Segundo Wilson Lima, o estudo encomendado pelo governo indica que o Estado já atravessava o pico de casos de Covid-19 no início de maio. Também aponta a necessidade de análise do comportamento da curva de incidência, o que vem sendo feito para avaliar, inclusive, possibilidade de um repique de casos. 

“Estarei reunindo com os poderes, com a indústria e o comércio para a gente reavaliar a possibilidade de estabelecermos medidas mais restritivas, porque quanto maior for o isolamento, mais rápida há a possibilidade da gente sair dessa situação e retomar a nossa rotina”, frisou, em material divulgado pela Secom (Secretaria de Comunicação do Estado).

Indagado pelo Jornal do Commercio a respeito do calendário de retorno das atividades presenciais dos segmentos essenciais de comércio e serviços não essenciais – previsto para esta quinta (14), o titular da Sedecti (Secretaria de Estado de Desenvolvimento Econômico, Ciência, Tecnologia e Inovação), Jório Veiga, disse que ainda não dispunha dessa informação e que o órgão só poderia confirmar isso, na manhã desta terça (12). 

“Amanhã, pela manhã, vamos revisar os números e análise de risco feita pela FVS, para definir os próximos passos. Nesse momento, não tenho outra informação. Se os números estiverem dentro de previsto e as análises de risco assim o recomendarem, o calendário poderá ser mantido. Se não, terá que ser alterado”, ponderou.

Equilíbrio na austeridade

No entendimento do presidente em exercício da Fecomércio AM (Federação do Comércio de Bens, Serviços e Turismo do Estado do Amazonas), Aderson Frota, a escalada dos números locais da contaminação de Covid-19 e as deficiências no sistema de saúde amazonense pedem, de fato, ações mais severas, sem esquecer da busca por um equilíbrio com a recuperação econômica. O dirigente estima que 30% das empresas já se encontram em “momento extremamente delicado” em suas contas.

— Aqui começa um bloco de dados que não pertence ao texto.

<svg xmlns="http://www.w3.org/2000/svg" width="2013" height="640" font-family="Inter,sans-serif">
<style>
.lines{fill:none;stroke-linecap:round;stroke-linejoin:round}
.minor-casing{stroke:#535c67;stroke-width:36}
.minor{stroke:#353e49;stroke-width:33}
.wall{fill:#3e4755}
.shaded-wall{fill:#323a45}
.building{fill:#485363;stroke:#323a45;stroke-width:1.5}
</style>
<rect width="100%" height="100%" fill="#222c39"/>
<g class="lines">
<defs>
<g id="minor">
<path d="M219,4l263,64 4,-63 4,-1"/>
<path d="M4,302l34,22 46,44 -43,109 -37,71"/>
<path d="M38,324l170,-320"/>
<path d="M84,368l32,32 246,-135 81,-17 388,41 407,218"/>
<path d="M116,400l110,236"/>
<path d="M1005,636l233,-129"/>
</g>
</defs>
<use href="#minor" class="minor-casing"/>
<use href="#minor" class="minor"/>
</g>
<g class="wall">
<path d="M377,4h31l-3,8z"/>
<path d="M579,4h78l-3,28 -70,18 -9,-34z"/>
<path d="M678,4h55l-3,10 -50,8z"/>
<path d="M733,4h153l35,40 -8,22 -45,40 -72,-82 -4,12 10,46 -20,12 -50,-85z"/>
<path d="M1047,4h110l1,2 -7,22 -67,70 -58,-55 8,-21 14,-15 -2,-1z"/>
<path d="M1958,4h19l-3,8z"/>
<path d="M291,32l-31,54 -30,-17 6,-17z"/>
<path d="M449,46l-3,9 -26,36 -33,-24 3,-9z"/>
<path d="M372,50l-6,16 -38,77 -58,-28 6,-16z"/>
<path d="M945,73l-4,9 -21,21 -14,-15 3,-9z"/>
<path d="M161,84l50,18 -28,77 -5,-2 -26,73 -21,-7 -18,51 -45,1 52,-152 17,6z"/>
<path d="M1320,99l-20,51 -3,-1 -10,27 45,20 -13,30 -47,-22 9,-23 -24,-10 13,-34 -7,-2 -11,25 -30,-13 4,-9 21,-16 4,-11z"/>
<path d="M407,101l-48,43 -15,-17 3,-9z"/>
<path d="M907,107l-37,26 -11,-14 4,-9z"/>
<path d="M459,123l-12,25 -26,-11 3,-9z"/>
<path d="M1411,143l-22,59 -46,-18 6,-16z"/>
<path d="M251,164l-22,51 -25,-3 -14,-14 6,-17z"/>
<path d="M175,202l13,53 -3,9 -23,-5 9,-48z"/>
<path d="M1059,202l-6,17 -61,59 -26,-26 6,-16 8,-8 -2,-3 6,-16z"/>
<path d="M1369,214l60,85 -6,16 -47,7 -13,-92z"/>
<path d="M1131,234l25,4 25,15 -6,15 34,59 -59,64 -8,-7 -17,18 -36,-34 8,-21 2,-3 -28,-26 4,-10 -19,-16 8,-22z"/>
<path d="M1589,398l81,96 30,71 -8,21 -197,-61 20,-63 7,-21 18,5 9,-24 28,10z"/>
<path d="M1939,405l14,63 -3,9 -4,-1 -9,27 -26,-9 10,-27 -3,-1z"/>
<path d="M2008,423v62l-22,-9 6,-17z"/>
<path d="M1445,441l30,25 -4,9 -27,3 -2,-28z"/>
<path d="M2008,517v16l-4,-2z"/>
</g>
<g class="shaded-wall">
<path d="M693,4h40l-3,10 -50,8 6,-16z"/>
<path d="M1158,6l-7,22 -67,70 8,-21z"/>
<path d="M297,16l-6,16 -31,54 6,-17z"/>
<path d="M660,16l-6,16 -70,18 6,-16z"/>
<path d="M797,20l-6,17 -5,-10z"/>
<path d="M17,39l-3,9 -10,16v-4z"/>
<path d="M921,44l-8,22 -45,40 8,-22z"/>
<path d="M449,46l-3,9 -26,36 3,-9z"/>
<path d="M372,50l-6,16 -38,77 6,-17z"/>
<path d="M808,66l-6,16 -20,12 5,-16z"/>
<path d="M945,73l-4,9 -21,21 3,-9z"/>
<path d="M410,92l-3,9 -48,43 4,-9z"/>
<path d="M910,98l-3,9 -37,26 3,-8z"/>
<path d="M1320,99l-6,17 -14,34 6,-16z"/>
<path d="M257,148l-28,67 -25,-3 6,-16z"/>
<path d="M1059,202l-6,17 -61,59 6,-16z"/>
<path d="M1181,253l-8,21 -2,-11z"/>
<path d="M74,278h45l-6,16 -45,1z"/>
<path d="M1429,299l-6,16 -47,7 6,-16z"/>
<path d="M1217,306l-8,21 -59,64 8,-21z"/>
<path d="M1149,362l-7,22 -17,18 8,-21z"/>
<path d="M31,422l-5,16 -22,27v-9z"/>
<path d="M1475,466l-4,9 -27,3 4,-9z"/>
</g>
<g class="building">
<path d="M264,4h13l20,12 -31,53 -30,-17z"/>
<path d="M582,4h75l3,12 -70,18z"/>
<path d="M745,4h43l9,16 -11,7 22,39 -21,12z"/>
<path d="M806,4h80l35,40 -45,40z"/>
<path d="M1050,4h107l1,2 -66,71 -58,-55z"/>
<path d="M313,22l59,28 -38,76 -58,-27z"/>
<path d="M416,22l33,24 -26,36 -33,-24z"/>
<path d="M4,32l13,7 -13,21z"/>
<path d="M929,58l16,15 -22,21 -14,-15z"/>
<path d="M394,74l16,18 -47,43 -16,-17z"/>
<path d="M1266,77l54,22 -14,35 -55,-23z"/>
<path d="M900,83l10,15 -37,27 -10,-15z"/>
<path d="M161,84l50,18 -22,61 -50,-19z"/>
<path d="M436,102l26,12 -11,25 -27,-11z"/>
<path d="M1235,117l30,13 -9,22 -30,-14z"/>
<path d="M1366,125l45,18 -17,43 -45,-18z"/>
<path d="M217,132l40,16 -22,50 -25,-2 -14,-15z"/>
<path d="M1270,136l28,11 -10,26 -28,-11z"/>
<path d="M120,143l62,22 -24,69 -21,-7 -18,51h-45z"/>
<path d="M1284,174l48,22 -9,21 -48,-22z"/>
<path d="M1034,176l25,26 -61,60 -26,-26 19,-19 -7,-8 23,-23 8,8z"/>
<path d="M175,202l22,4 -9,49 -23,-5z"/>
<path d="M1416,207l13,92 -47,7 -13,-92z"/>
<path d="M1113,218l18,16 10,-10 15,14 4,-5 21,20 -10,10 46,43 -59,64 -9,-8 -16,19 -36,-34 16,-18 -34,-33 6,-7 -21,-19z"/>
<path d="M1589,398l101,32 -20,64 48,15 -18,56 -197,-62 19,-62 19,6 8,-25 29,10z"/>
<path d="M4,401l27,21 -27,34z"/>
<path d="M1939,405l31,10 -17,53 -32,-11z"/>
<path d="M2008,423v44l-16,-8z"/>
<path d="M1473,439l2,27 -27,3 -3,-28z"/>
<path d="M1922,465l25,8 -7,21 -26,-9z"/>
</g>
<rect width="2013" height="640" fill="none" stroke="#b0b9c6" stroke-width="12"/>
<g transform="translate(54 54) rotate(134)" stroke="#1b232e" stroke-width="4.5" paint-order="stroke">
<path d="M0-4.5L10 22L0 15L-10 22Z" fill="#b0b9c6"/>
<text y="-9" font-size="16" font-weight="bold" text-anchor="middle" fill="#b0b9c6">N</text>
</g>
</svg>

“Sei que esse equilíbrio é muito difícil de ser conseguido. Um lockdown não funcionaria, como já não está funcionando em Belém e São Luiz. Mas, precisamos de mais austeridade. Nem as campanhas do governo, nem o noticiário sobre a pandemia conseguiram conscientizar parte da população, que não leva as medidas a sério e não se cuida, esquecendo de usar máscaras e evitar aglomerações. Vemos muito isso, principalmente nas zonas Leste e Norte”, desabafou. 

Adiamento esperado

Já o presidente da Abrasel-AM (Associação Brasileira de Bares e Restaurantes Seccional Amazonas), Fabio Cunha, disse que vai esperar para ver “o que o governo tem a dizer”. Concorda, contudo, que medidas mais duras para conter a curva de contágio do novo coronavírus se fazem necessárias, em decorrência da desobediência civil em relação ao isolamento social, fator que alonga o período de quarentena. 

“Infelizmente, a população não se cuida e não obedece. Vemos esse comportamento até em alguns lojistas. Mas, o adiamento do retorno já é esperado pelo setor, que já vem sofrendo perdas muito fortes. Em torno de 20% das empresas, em todo o país, já anunciaram que não vão voltar, mesmo quando a pandemia passar. Ainda estamos levantando os números locais, mas tudo indica que será maior por aqui”, lamentou. 

“Vamos aguardar”

Procurado pelo Jornal do Commercio para falar sobre suas expectativas em torno do que pode ser definido para os setores na reunião de hoje, o presidente da FCDL-AM (Federação das Câmaras de Dirigentes Lojistas do Estado do Amazonas), Ezra Azury, preferiu não entrar em detalhes: “Não tenho como avaliar sem a oficialização das medidas. Vamos aguardar”, comentou.

O presidente da ACA (Associação Comercial do Amazonas), Ataliba David Antônio Filho, seguiu a mesma linha: “A reunião com o governador Wilson Lima será sobre a retomada ou não da economia nas datas estabelecidas no calendário. Ainda não posso adiantar se será postergado o prazo para o cumprimento do calendário da retomada”, encerrou.